Written task: Reproduce each of the following records verbatim, preserving every line, symbol, and character.

Data records:
━━━━━━━━━━

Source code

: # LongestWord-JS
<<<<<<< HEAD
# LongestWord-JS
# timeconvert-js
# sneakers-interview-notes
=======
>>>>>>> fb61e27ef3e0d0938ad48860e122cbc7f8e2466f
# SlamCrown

━━━━━━━━━━

Answer box:
Source code

: # LongestWord-JS
<<<<<<< HEAD
# LongestWord-JS
# timeconvert-js
# sneakers-interview-notes
=======
>>>>>>> fb61e27ef3e0d0938ad48860e122cbc7f8e2466f
# SlamCrown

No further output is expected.